If you want to survive and thrive in this extremely volatile and risky crypto market, you have to play by the right set of rules.
In this post, I will share with you 25 actionable crypto investment rules that will help you stay on top of your crypto game and become a more successful investor.
25 Golden Crypto investment rules
- Learn how to do your own research (DYOR) because nobody will do it for you. Don’t just invest in a token because it’s trending or someone said it was a good idea.
- Assume everything is a scam until proven otherwise and invest accordingly.
- Invest only in projects that you fully understand WHAT they’re doing and HOW or WHY they will succeed. Fundamentals is everything.
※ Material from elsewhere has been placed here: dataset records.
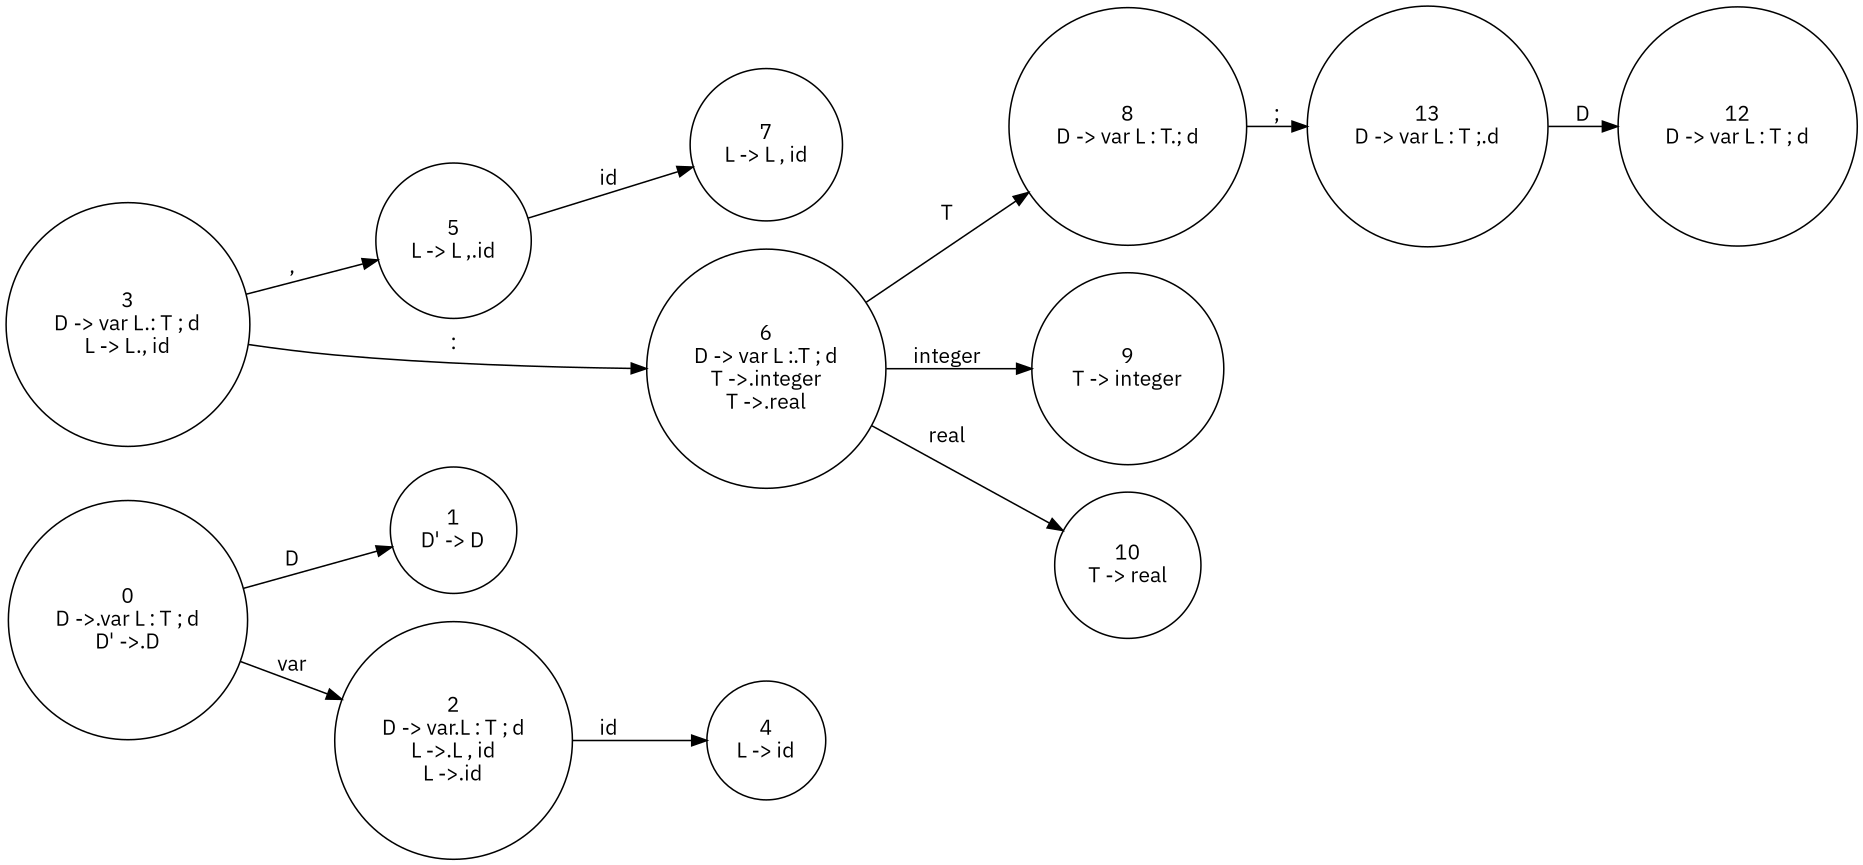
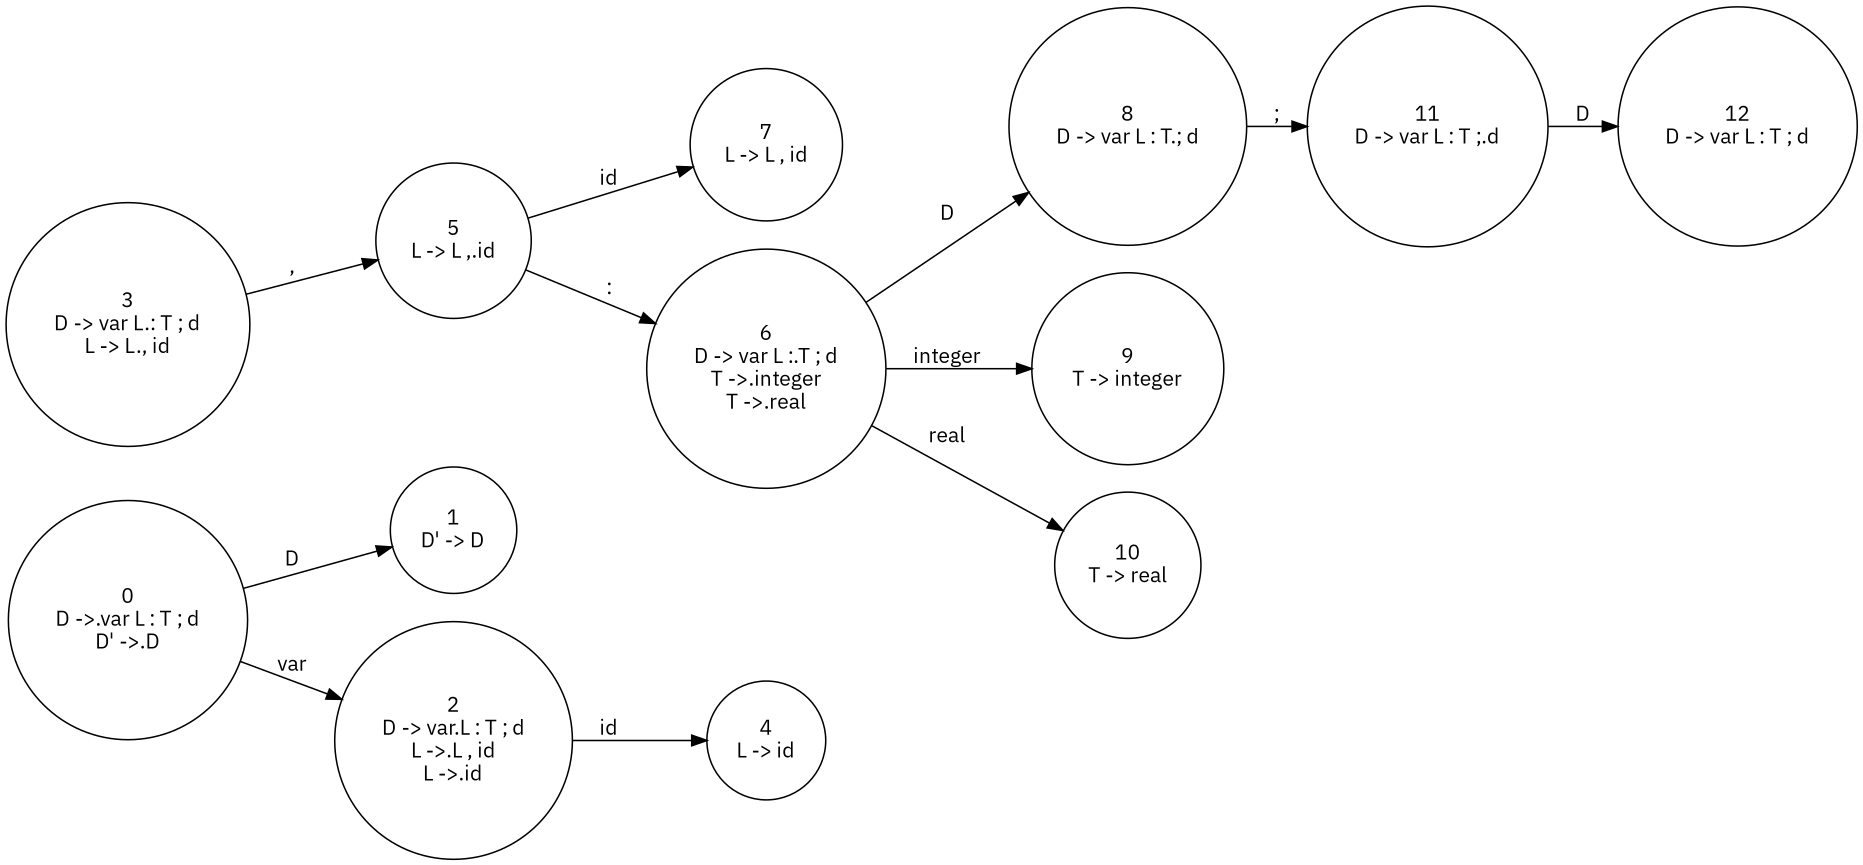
  digraph {
    fontname="IBM Plex Sans"
    rankdir=LR
    node [fontname="IBM Plex Sans" shape=circle]
    edge [fontname="IBM Plex Sans"]
    n1 [label="0\nD ->.var L : T ; d\nD' ->.D\n"]
    n2 [label="1\nD' -> D\n"]
    n3 [label="2\nD -> var.L : T ; d\nL ->.L , id\nL ->.id\n"]
    n4 [label="4\nL -> id\n"]
    n5 [label="3\nD -> var L.: T ; d\nL -> L., id\n"]
    n6 [label="5\nL -> L ,.id\n"]
    n7 [label="6\nD -> var L :.T ; d\nT ->.integer\nT ->.real\n"]
    n8 [label="7\nL -> L , id\n"]
    n9 [label="8\nD -> var L : T.; d\n"]
    n10 [label="9\nT -> integer\n"]
    n11 [label="10\nT -> real\n"]
-   n12 [label="13\nD -> var L : T ;.d\n"]
+   n12 [label="11\nD -> var L : T ;.d\n"]
    n13 [label="12\nD -> var L : T ; d\n"]
    n1 -> n2 [label=D]
    n1 -> n3 [label=var]
    n3 -> n4 [label=id]
    n5 -> n6 [label=","]
-   n5 -> n7 [label=":"]
+   n6 -> n7 [label=":"]
    n6 -> n8 [label=id]
-   n7 -> n9 [label=T]
+   n7 -> n9 [label=D]
    n7 -> n10 [label=integer]
    n7 -> n11 [label=real]
    n9 -> n12 [label=";"]
    n12 -> n13 [label=D]
  }
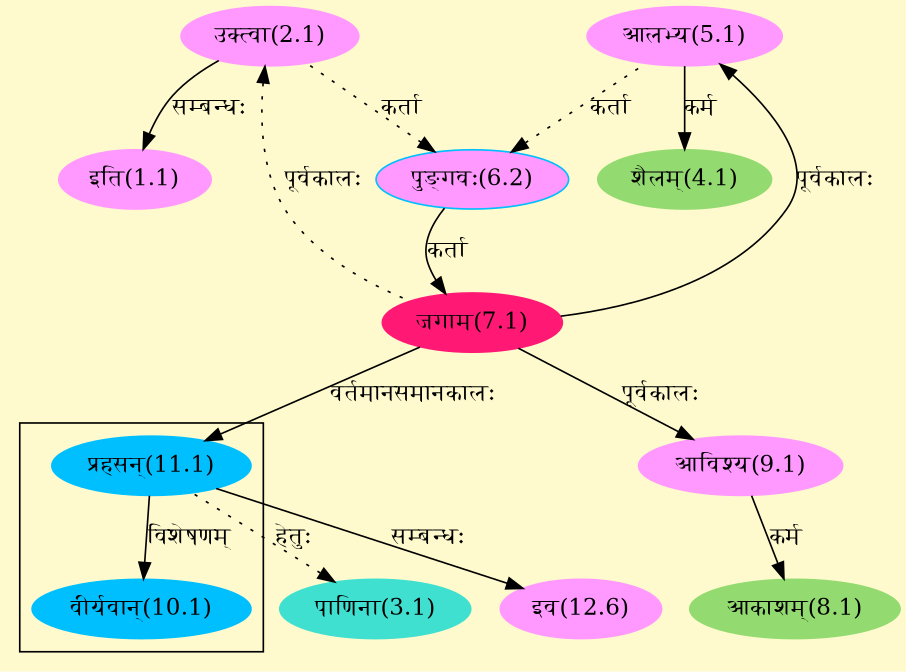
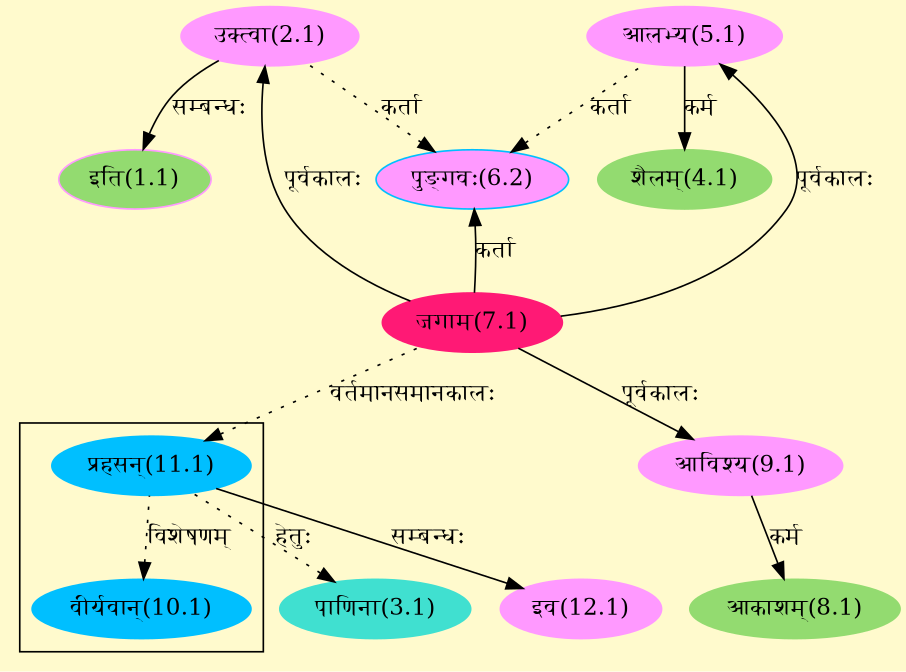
  digraph {
    bgcolor=lemonchiffon1
    compound=true
    rankdir=BT
    node [color="#FF99FF" style=filled]
    edge [dir=back]
    n1 [color="#00BFFF" label="वीर्यवान्(10.1)"]
    n2 [color="#00BFFF" label="प्रहसन्(11.1)"]
    n3 [color="#FF1975" label="जगाम(7.1)"]
-   n4 [label="इति(1.1)"]
+   n4 [label="इति(1.1)" fillcolor="#93DB70"]
    n5 [label="उक्त्वा(2.1)"]
    n6 [color="#40E0D0" label="पाणिना(3.1)"]
    n7 [color="#93DB70" label="शैलम्(4.1)"]
    n8 [label="आलभ्य(5.1)"]
    n9 [color="#00BFFF" fillcolor="#FF99FF" label="पुङ्गवः(6.2)"]
    n10 [color="#93DB70" label="आकाशम्(8.1)"]
    n11 [label="आविश्य(9.1)"]
-   n12 [label="इव(12.6)"]
+   n12 [label="इव(12.1)"]
    subgraph cluster_1 {
      n1
      n2
    }
-   n1 -> n2 [label="विशेषणम्"]
-   n2 -> n3 [label="वर्तमानसमानकालः"]
+   n1 -> n2 [label="विशेषणम्" style=dotted]
+   n2 -> n3 [label="वर्तमानसमानकालः" style=dotted]
    n4 -> n5 [label="सम्बन्धः"]
-   n5 -> n3 [label="पूर्वकालः" style=dotted]
+   n5 -> n3 [label="पूर्वकालः"]
    n6 -> n2 [label="हेतुः" style=dotted]
    n7 -> n8 [label="कर्म"]
    n8 -> n3 [label="पूर्वकालः"]
-   n3 -> n9 [label="कर्ता"]
+   n9 -> n3 [label="कर्ता"]
    n9 -> n5 [label="कर्ता" style=dotted]
    n9 -> n8 [label="कर्ता" style=dotted]
    n10 -> n11 [label="कर्म"]
    n11 -> n3 [label="पूर्वकालः"]
    n12 -> n2 [label="सम्बन्धः"]
  }
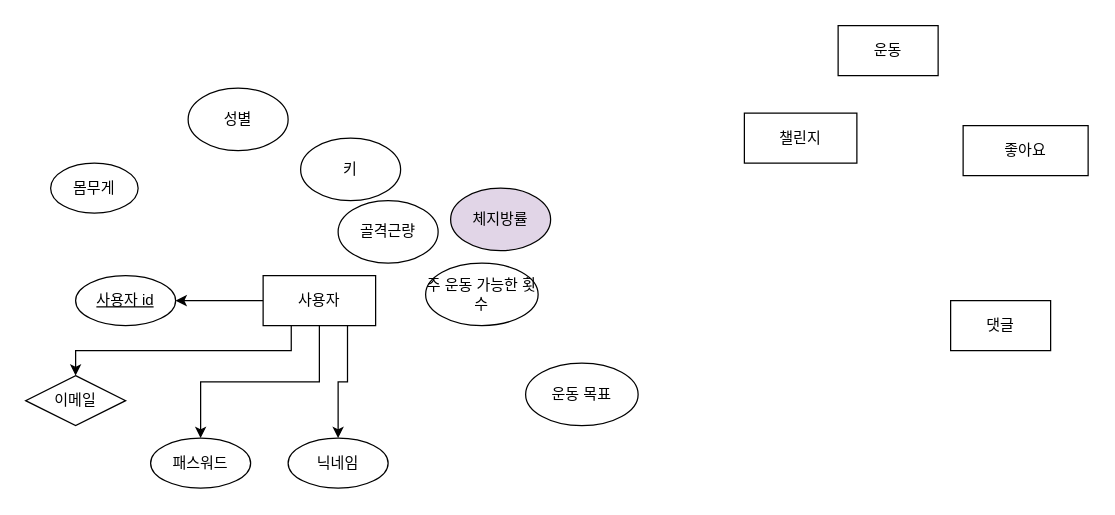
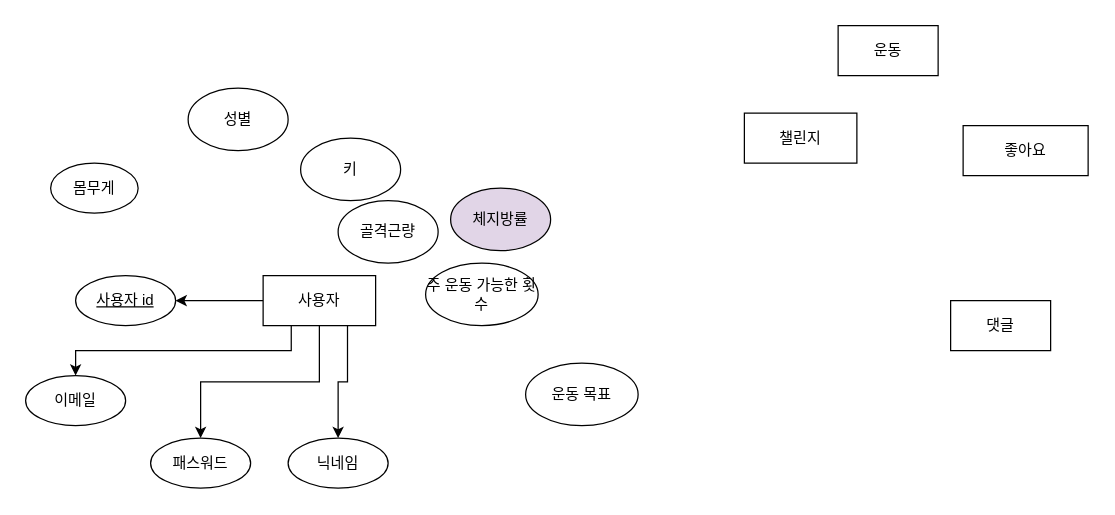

- Invest for the long-term because crypto is not a get-rich-quick scheme.
- Use only the most reputable (or regulated) and highly liquid centralised crypto exchanges in your jurisdiction.
- Never STORE your funds on a centralised exchange or platform except you absolutely have to for any reason. Even then, take them out as soon as possible.
- Learn how to secure your private key (PK) as they give anyone who has them full access to your crypto assets. And if you lose it, you will lose access to your coins forever.
- Learn before you try to earn. Don’t invest in crypto if you can’t understand it. It’s extremely volatile, highly manipulated, full of scams, mostly unregulated, and it’s the most risky asset class.
- Never invest money you cannot afford to lose in crypto. For example your food or rent money, kids’ school fees, loans, etc. Because one mistake and it could all be gone.
- Never tell anyone your net worth or how much crypto you own irl or online. Otherwise, you may become a target for scammers, hackers, or thieves.
- Have a crypto investment plan and strategy and stick to it no matter what. But remain flexible enough to adapt to the changing market conditions.
- You must monitor and regularly reevaluate your investments. Hacks, exploits, rugs, etc, can affect your investment and will require you to respond swiftly to save yourself. Stay current.
- Double-check every crypto transaction as it can’t be reversed. You want to be sure you entered the correct amount and address before sending or signing any transaction.
- Don’t take “financial advice” from anyone, not even your favourite crypto influencer. Everything you read online is for information purposes only. It’s your responsibility to analyse, digest and use it to make your own decisions.
- Don’t trust, verify. The level of misinformation and lies in crypto is alarming. Learn to verify from THE or a reliable source before you act on any information.
- Except you’re a professional trader, avoid day trading and leverage trading. It’s the easiest and fastest way to lose money in crypto.
- Never sell at a loss except you’re cutting your losses and reallocating to a higher conviction play. Remember, you can’t lose if you don’t sell.
- Keep a sizeable portion (5% to 25%) of your portfolio in stablecoins (USDC, USDT, DAI). You want to always have dry powder to buy the dip or protect your portfolio against a marketwide crash.
- Diversify but don’t overdo it. Allocate into BTC, ETH, and altcoins from different sectors or chains. The larger your portfolio size the more you can diversify and vice versa.
- Allocate most (>50%) of your money into BTC and ETH and spread the rest across high-conviction altcoins with solid fundamentals. BTC and ETH shield your portfolio from extreme volatility and the altcoins expose you to greater upsides.
- Stay teachable and constantly learning as things change fast in crypto. Always assume you don’t really KNOW anything or the market will humble you.
- Never lock your crypto assets over long periods (months or years). Extended locked staking is like swimming with your hands tied to your leg.
- Remove your emotions from every crypto trading or investment decision as much as possible. Fear and greed are your worst enemies, don’t let them influence your actions.
- Always take profit when you can or reach your profit target. You can sell a portion of your bag, taking out your original capital with some profit and hold the rest as a moonbag if you want.
- Take note of crypto regulations in your country. You don’t want to be caught on the wrong side of the law unaware.
Following these crypto investment rules can keep you safe and give you clarity or focus in the heat of the excitement.
Now over to you, which are your favourite crypto investment rules?